Google has continued its focus on “public service” projects today by announcing a new AMBER alerts project in conjunction with The National Center For Missing And Exploited Children. This comes after the company set up a “Crisis Page” for those affected by Hurricane Sandy. Google is long-known for providing such services, and this new initiative is a fantastic addition.
What will happen is that when you’re using Google Search or Maps, you’ll see an AMBER Alert if one is in your area. AMBER Alerts let you know when a child has become missing and gives you all of the specific details so that you can keep an eye out, or if you’ve already seen something. Facebook already has a system like this, which is equally great.
Here’s what Google had to say about it:
If you’re using Google Search or Maps on desktop and mobile you’ll see an AMBER Alert if you search for related information in a particular location where a child has recently been abducted and an alert was issued. You’ll also see an alert if you conduct a targeted search for the situation. By increasing the availability of these alerts through our services, we hope that more people will assist in the search for children featured in AMBER Alerts and that the rates of safe recovery will rise.
AMBER Alerts will provide information about the abducted child and any other details about the case as they become available. Additional details could include the make and model of the vehicle he/she was abducted in or information about the alleged abductor.

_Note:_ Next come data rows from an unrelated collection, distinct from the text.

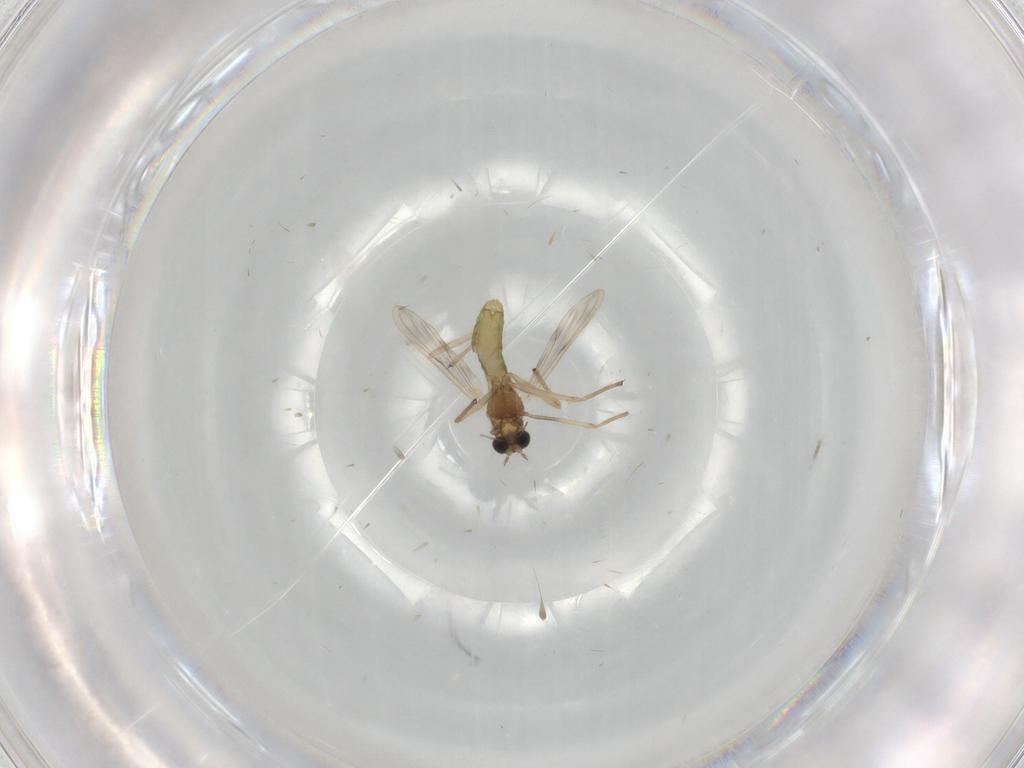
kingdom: Animalia
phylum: Arthropoda
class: Insecta
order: Diptera
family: Chironomidae
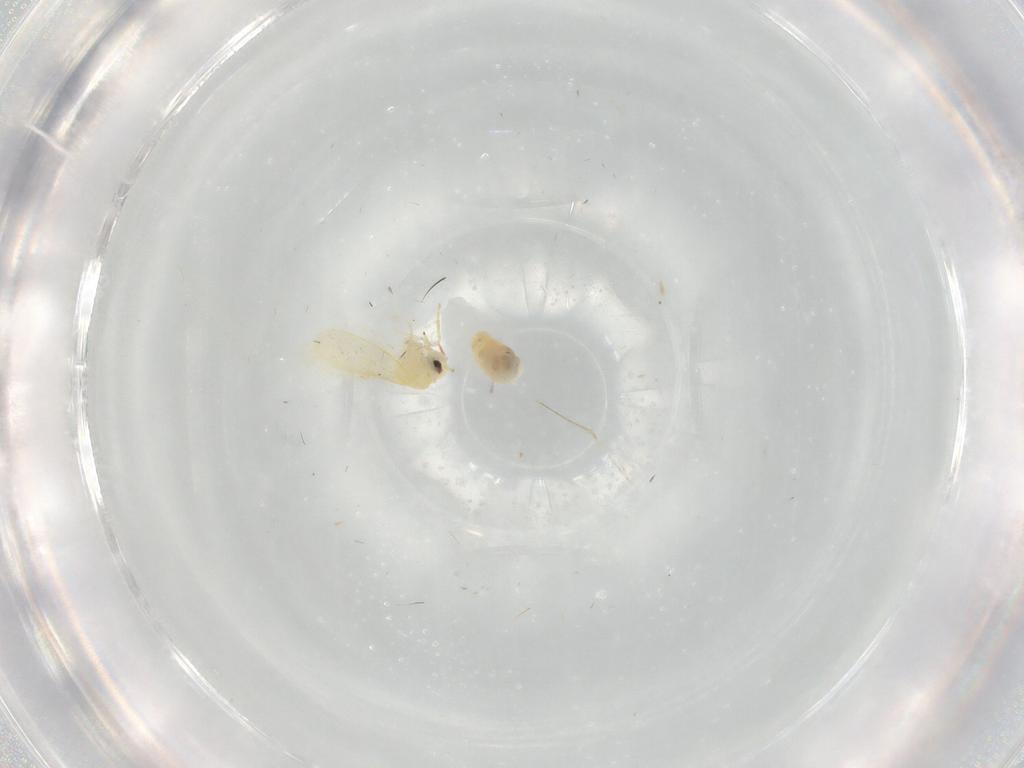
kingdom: Animalia
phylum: Arthropoda
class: Insecta
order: Hemiptera
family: Aleyrodidae
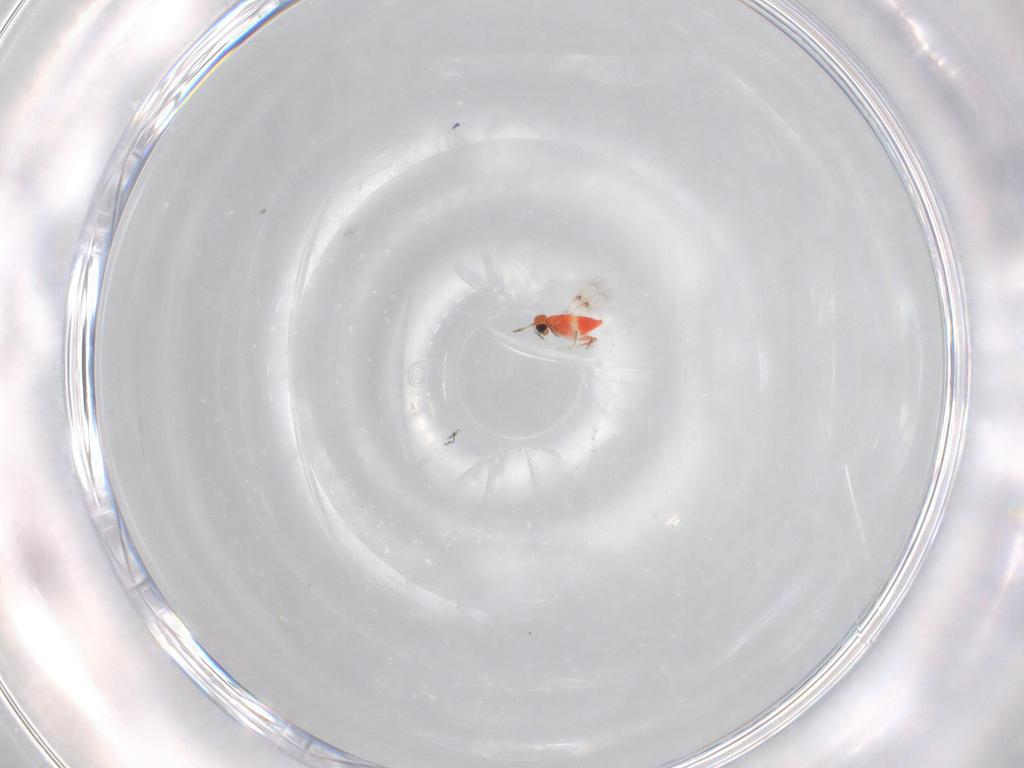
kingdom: Animalia
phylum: Arthropoda
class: Insecta
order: Hymenoptera
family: Trichogrammatidae
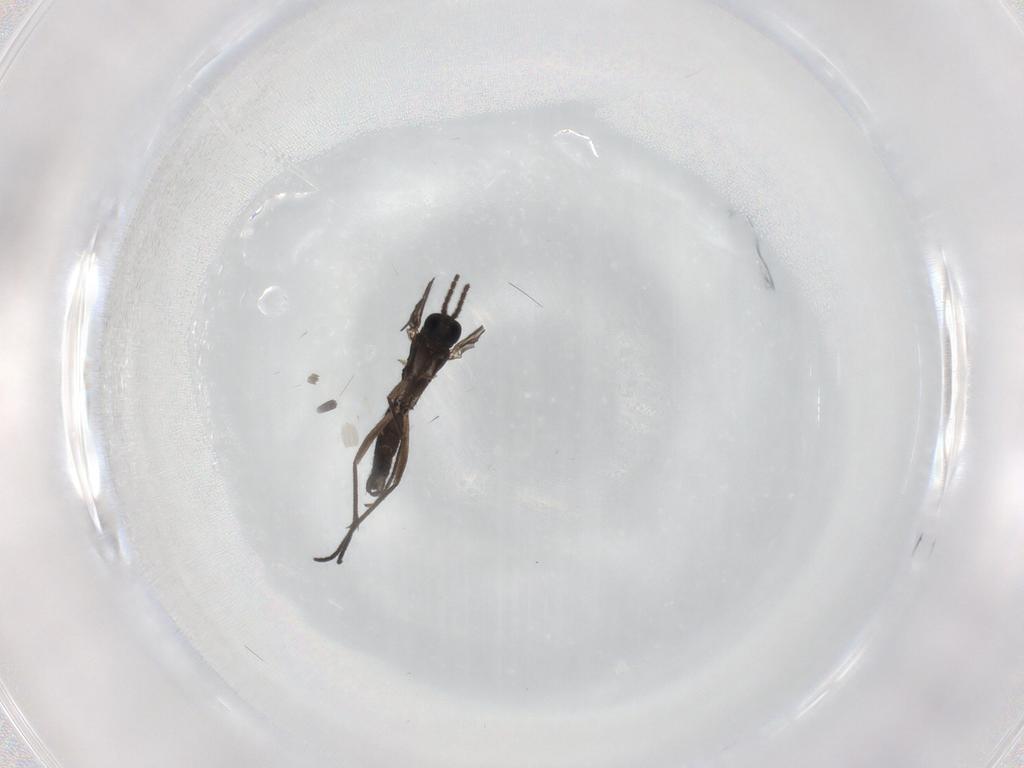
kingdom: Animalia
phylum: Arthropoda
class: Insecta
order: Diptera
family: Sciaridae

Here’s an example of what you’ll see from the new initiative:
The fact that this is so integrated into Google users’ daily experience is only going to help the association find these missing kids. I would actually love to see more done on the project, basically something that sends your phone alerts or texts as well. Heck, I’d even like to see these alerts in my Google+ stream. Shoot, I wouldn’t mind if these alerts showed up on Google TV, if I had one.
Google said it is also working on bringing the service to Europe and Canada, as well as scaling to more countries. When technology is used for good, everyone in the world wins.